A home can be heated through various systems. In most cases, this includes blowing hot air through ducts which is then distributed throughout your home. That said, there are many ways of heating a space and in controlling temperature in a home.
Here are the twelve different types of home heating ideas for your house
Type #1: Furnace Heating
Furnaces is a popular type of heating that most Canadian households use. Also called ducted warm-air or forced warm-air, they are divided according to electric, natural gas, or fuel oil. Furnaces are commonly installed in homes during the winter season. This type of home heating is user-friendly, low-maintenance, and very effective.
Type #2: Electric Furnace Heating
An electric furnace uses electric heating elements – as opposed to gas burners – to create heat. They’re comparable to a very large hair dryer. The same technology is used. Air is pulled into a system where it’s heated and then pushed out through the ductwork.
Type #3: Natural Gas Furnace Heating
A natural gas furnace uses a pilot light to ignite the gas which then heats the burners. The heat transfers to the air and raises the temperature to a designated temperature before being sent elsewhere in the room.
A natural gas furniture and fuel oil furnace work similarly. Both types of home heating require sources of fuel to function.
Type #4: Fuel Oil Furnace Heating
A fuel oil furnace mixes fuel with air and burns it. A metal heat exchanger is heated and the temperature is transferred to air which then gets pushed out through a furnace fan. The combustion products are also vented out through a pipe.
Type #5: Boiler Heating
Boilers distribute heat through hot water as it passes through various radiators and devices in spaces throughout a home. As the water cools, it is returned to the boiler, reheated, and sent back out.
Boilers generally use either natural gas or heating oil for fuel. A boiler does not use a duct system. Instead, a pump is used to circulate the hot water through pipes and tubing to radiators.
Type #6: Heat Pumps
Heat pumps is essentially the opposite of an air conditioner. In summer, AC units move heat from indoors to outdoors. In winter, the heat pump reverses this process and generates heat from outdoors before discharging it inside a home.
Heat pumps are divided into two categories – air-source heat pumps and ground-source heat pumps which use heat from underground. This type of home heating is considered one of the more eco-friendly and less resource-heavy available.
Type #7: Gas-Based Space Heating
A space heater is designed to heat a single room. Using gas, heat is created and then fills the room. There is no ductwork involved so the heat isn’t able to move outside this space. This is advantageous, however, as space heaters are portable and range from free-standing to mountable versions.
If you’re in a home with large temperature differences between rooms, utilizing gas-fired space heaters makes sense. They most often use natural gas, propane, or kerosene.

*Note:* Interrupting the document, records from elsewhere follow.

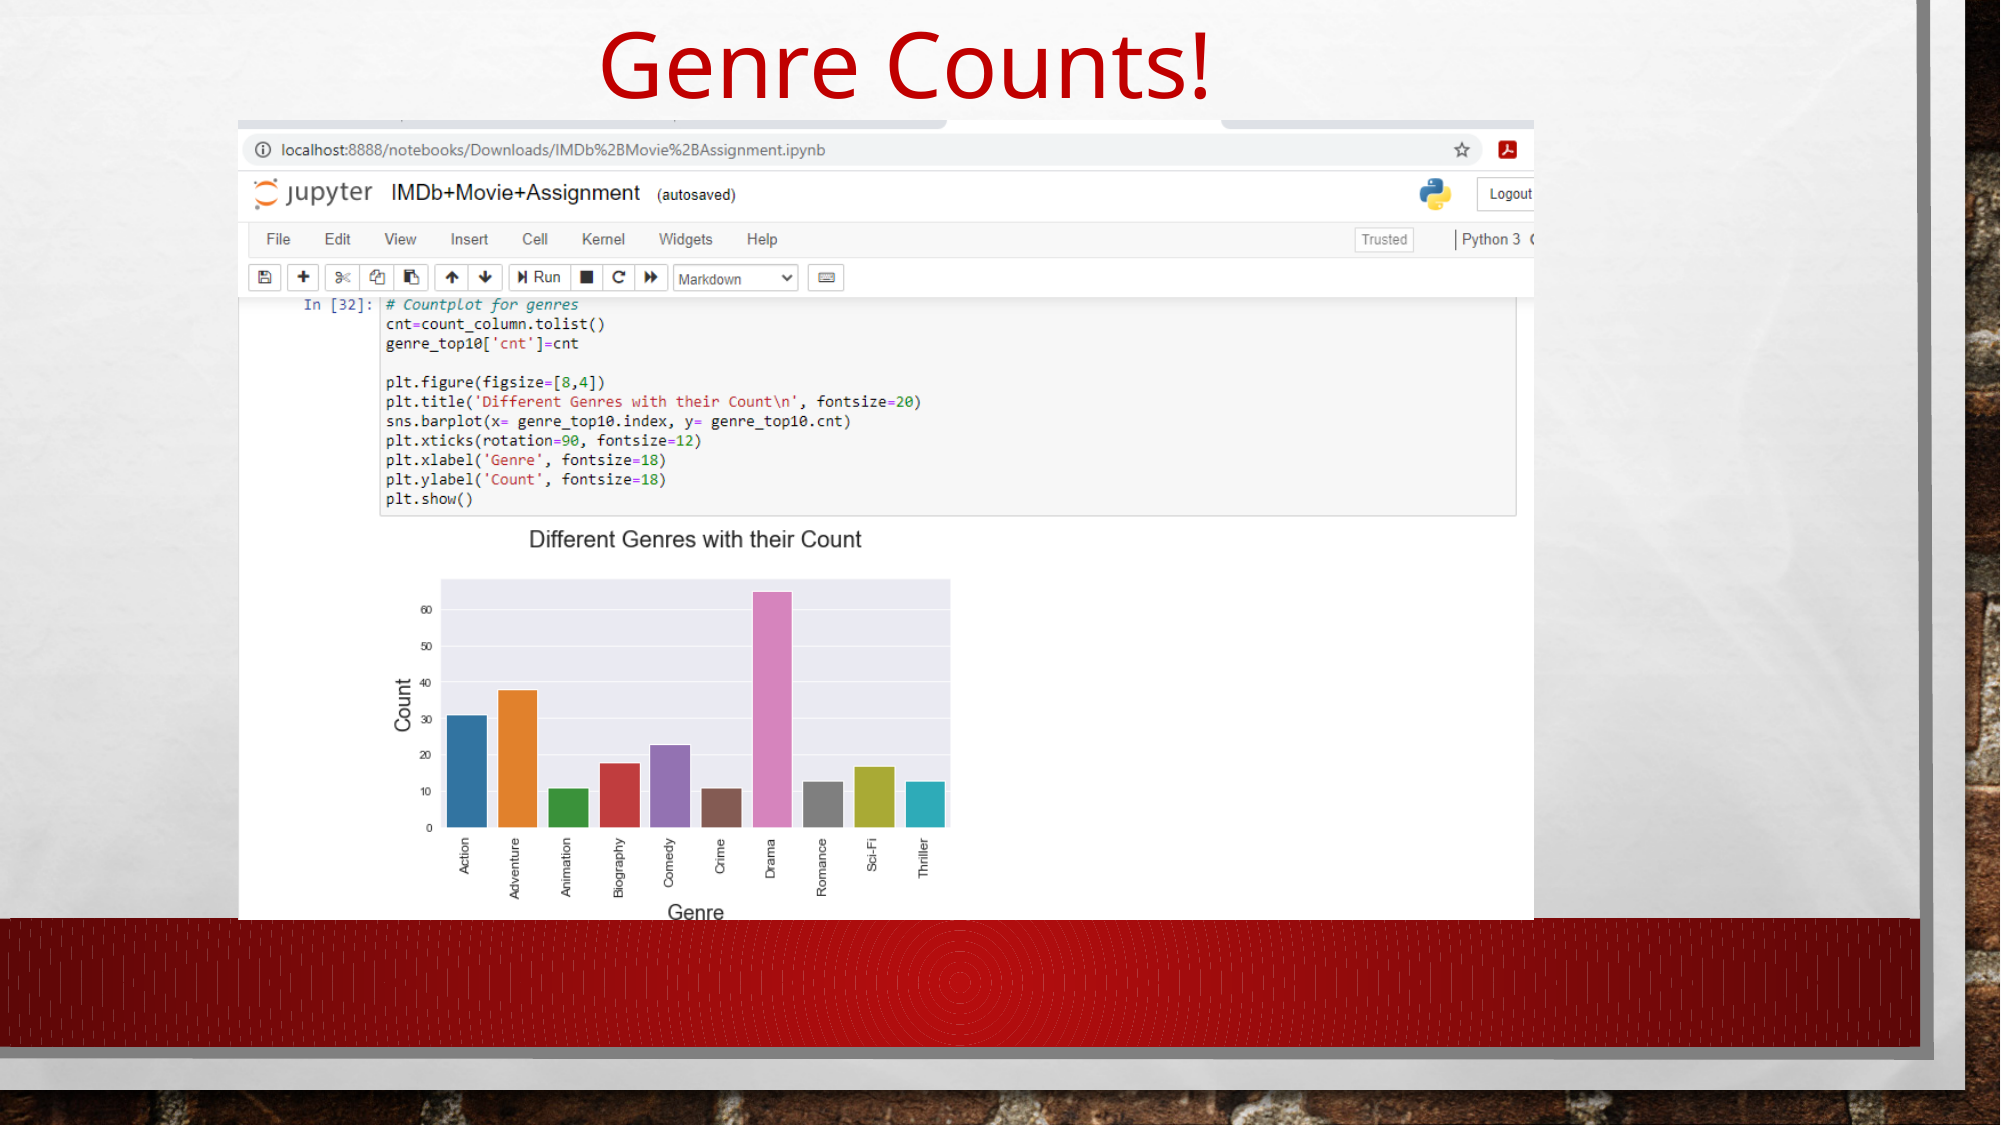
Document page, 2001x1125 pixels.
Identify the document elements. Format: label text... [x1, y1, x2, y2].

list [238, 120, 1534, 920]
text_box Genre Counts! [583, 0, 1610, 170]
picture [0, 0, 2000, 1125]
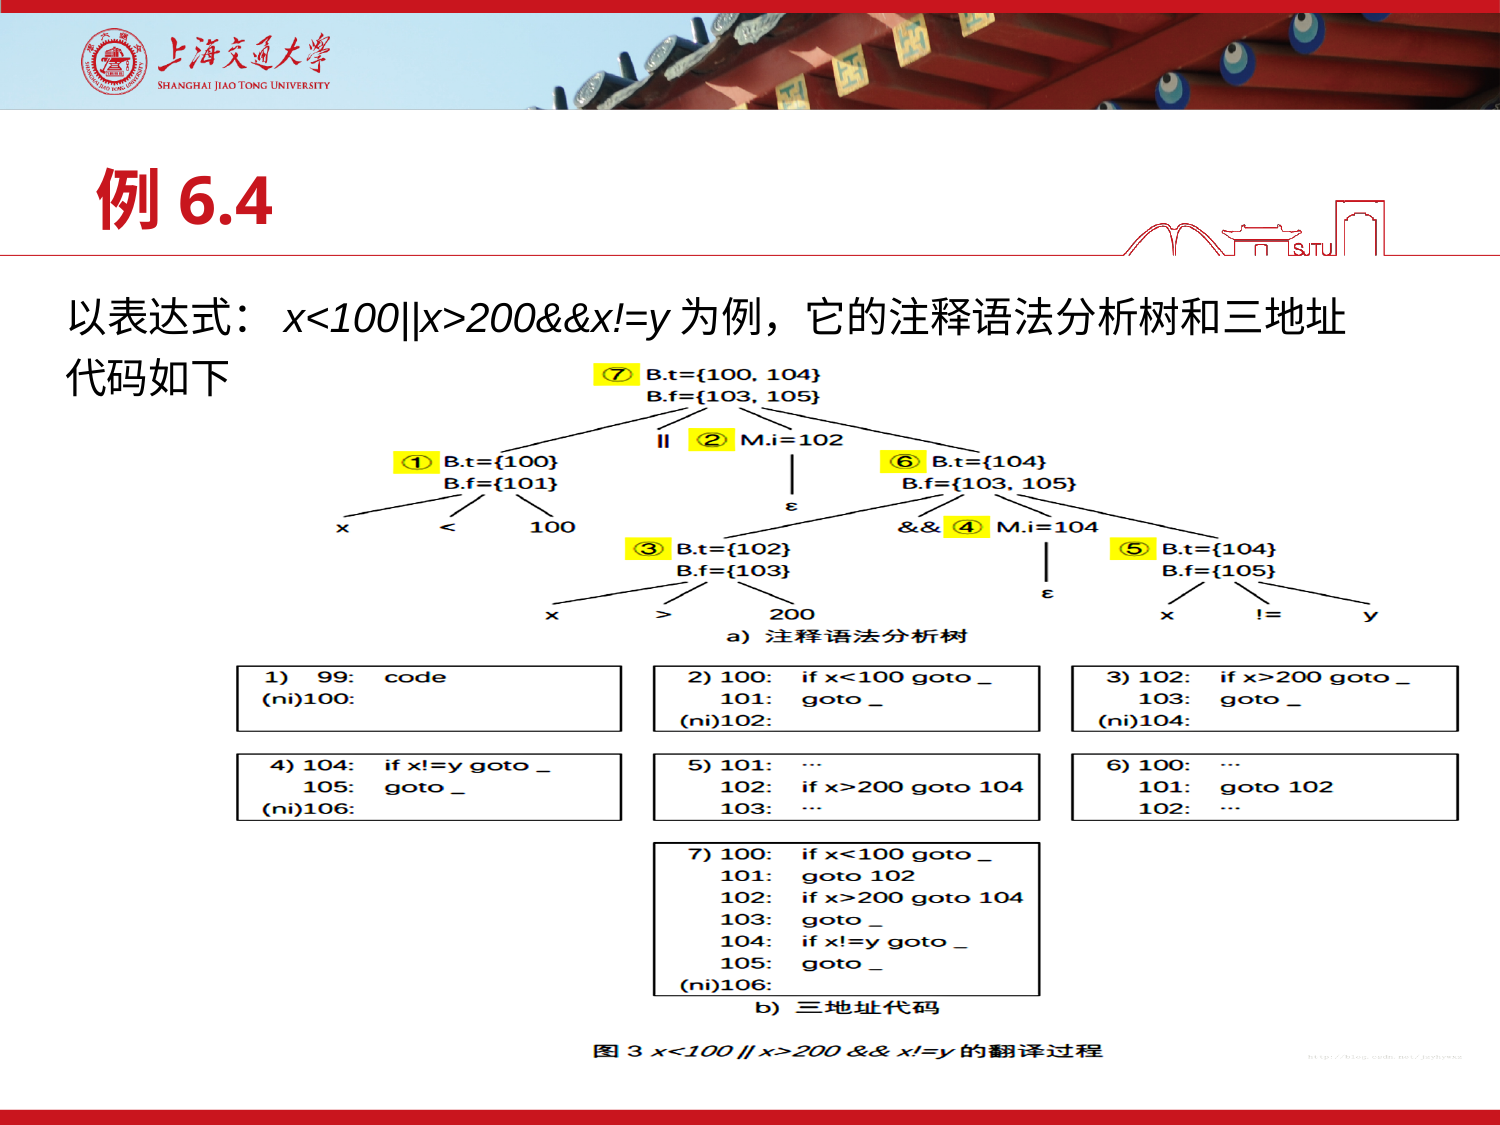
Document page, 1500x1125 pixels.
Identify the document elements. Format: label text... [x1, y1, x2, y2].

list 以表达式：x<100||x>200&&x!=y为例，它的注释语法分析树和三地址代码如下： [12, 273, 1401, 425]
picture [0, 200, 1500, 256]
title 例6.4 [81, 159, 1455, 254]
picture [228, 361, 1468, 1062]
picture [0, 0, 1500, 110]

Type #8: Electric Space Heating
Electric space heaters, the alternative to fuel-based designs, simply plug in and convert the current into heat. It works just like a toaster or clothes iron. Though inexpensive, an electric space heater only heats a single room and is very expensive to operate in comparison with space heaters using gas.
Furthermore, your average 1,500-watt electric space heater will use the capacity of a 15-amp branch circuit, guaranteed to trip the circuit breaker or blow a fuse if additional appliances or major electricity sources are being used.

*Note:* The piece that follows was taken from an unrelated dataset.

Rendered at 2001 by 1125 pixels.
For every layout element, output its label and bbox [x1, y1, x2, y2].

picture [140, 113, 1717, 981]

Type #9: Wood-Burning Fireplaces
Wood-burning fireplaces make sense in rural areas. Wood is less expensive than gas, oil, or electricity, and has been an effective type of home heating for centuries. That said, wood pollutants are a problem. It’s not the most eco-friendly way to create heat, especially with older model fireplaces or if you’re using a wood stove. Unfortunately, many fireplaces also lose more heat than they provide.
Type #10: Radiant Floor Heating
Radiant floor hearing circulates warm water in tubes under flooring. Though expensive to install, radiant floor heating is considered very efficient and is easy to adjust in temperature. Using this type of heating cuts down on the floor finishes one is able to use. For example, carpet is rarely matched to radiant floor heating because of it blanketing the heat source.
Type #11: Ductless Mini-Split Heating
In this example of home heating, we remove a lot of the air ducts. Mini-splits essentially create separate HVAC zones. In each, a separate thermostat is given.
In larger homes, apartment buildings, or for add-on areas that may not have adequate heating compared to other parts of the home, ductless mini-splits can be very advantageous.
Type #12: Combined Heat-And-Power
A new type of high-efficiency home heating, CHP or ‘combined heat and power’ uses a small generator to capture the waste heat that is lost when heating a home and to recycle it into domestic hot water. Unfortunately, this type of technology is still in prototype phase and is not widely available.
That said, as we seek to lower high heating bills and produce high-efficiency heating in residential buildings, a focus on recycling the more than 70% of heat that we lose oftentimes when heating our home is needed.